Thanks for the link arcturus. Where do they attach? Do I have filter>>tube>>double tap connector >> tube >>intake connection/tank ? What additional service do they provide? Do I order the size that is the same as the tubing (in this case 16mm/22mm (which I think is either out of stock or discontinued)


----------



## arcturus (1 Jul 2021)

Essex Peter said:


> Thanks for the link arcturus. Where do they attach? Do I have filter>>tube>>double tap connector >> tube >>intake connection/tank ? What additional service do they provide? Do I order the size that is the same as the tubing (in this case 16mm/22mm (which I think is either out of stock or discontinued)


Yes, the order is correct. These taps have two valves and can be quickly separated in two pieces, similar to a “click-connection” between a garden hose and the nozzle/spray. They allow you to physically separate the hoses going into the filter from the hoses going into the tank. This greatly facilitates maintenance,  especially with bulky and heavy filters like this Eheim, since you can separate the double tap and then remove the filter from the cabinet. Even if you decide not to use a double tap, you will need at least a valve placed after the built-in pipe on the bottom of the tank to cut the flow during filter maintenance and in case of a filter leak.

You would need 3x 16/22mm taps, i.e. with the same diameter as the hoses - one for each intake plus one for the outflow. You should find them on your LFS or online. Note that the Eheim 16/22 double taps are quite expensive (~25 EUR around here) but they are widely used and considered to be of good quality. You will find cheaper alternatives but consider that if the tap or valve fails you risk ending with 400 Litres of water outside the tank…  Cheers!

ps: have a look at how they are used  or


----------



## Essex Peter (10 Sep 2021)

Hi All,
I ended up buying the Oase Thermo 800. I knew it was a risk, based on some of the feedback on here (noise level). My own eperience has been good so far. Not as noisy as feared (I guess everyone has a different expectation and tolerance). To put in some context, the noise/hum is less than the powerhead I have added (TMC Reef Tide 16000s Wavemaker) - even when the powerhead is only at 40% (incidentally, the powerhead is excellent). My two previous tanks were (1) Sump and (2) FX6. My Oase Thermo 800 is (so far) less noisy than both, by quite some distance.
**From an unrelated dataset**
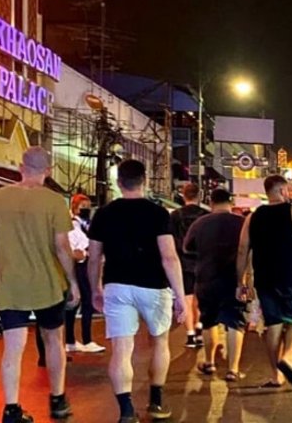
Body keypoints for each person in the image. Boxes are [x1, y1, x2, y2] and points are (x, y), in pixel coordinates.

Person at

I can't compare to the Eheim, as i've never had one, but I thought in the spirit of balance I should feedback that my experience of the OAse has been good.


----------



## dw1305 (10 Sep 2021)

Hi all, 


arcturus said:


> These taps have two valves and can be quickly separated in two pieces, similar to a “click-connection” between a garden hose and the nozzle/spray. They allow you to physically separate the hoses going into the filter from the hoses going into the tank. This greatly facilitates maintenance, especially with bulky and heavy filters like this Eheim,


I'm a double tap fan as well. 

cheers Darrel


----------



## Wesley (22 Nov 2021)

I still have the Oase 850 Biomaster filter. 
 And i dislike it more & more each day. It's intermittent burst of micro bubble's & more. Also the noise created by the bubble process. Yes it's pre filter access is very good.


----------



## bazz (23 Nov 2021)

Seven years old last Sunday 21.11.14-21, running consistently only stopped for cleaning and switching over during rescapes.
Pretty silent apart from when there is trapped air. The prefilter is just under the top so it does not have to be completely dismantled to service this, (comes with portable filter foam size tray to transport prefilter to sink). I do not not use the noodles in the bottom basket (which slows flow and collects detritus in the bottom) and very little Substrat Pro in each basket allowing for swift throughflow. Regardless, I still do a monthly/5 weekly full service.
I would still not advise it to anyone, just in case!


----------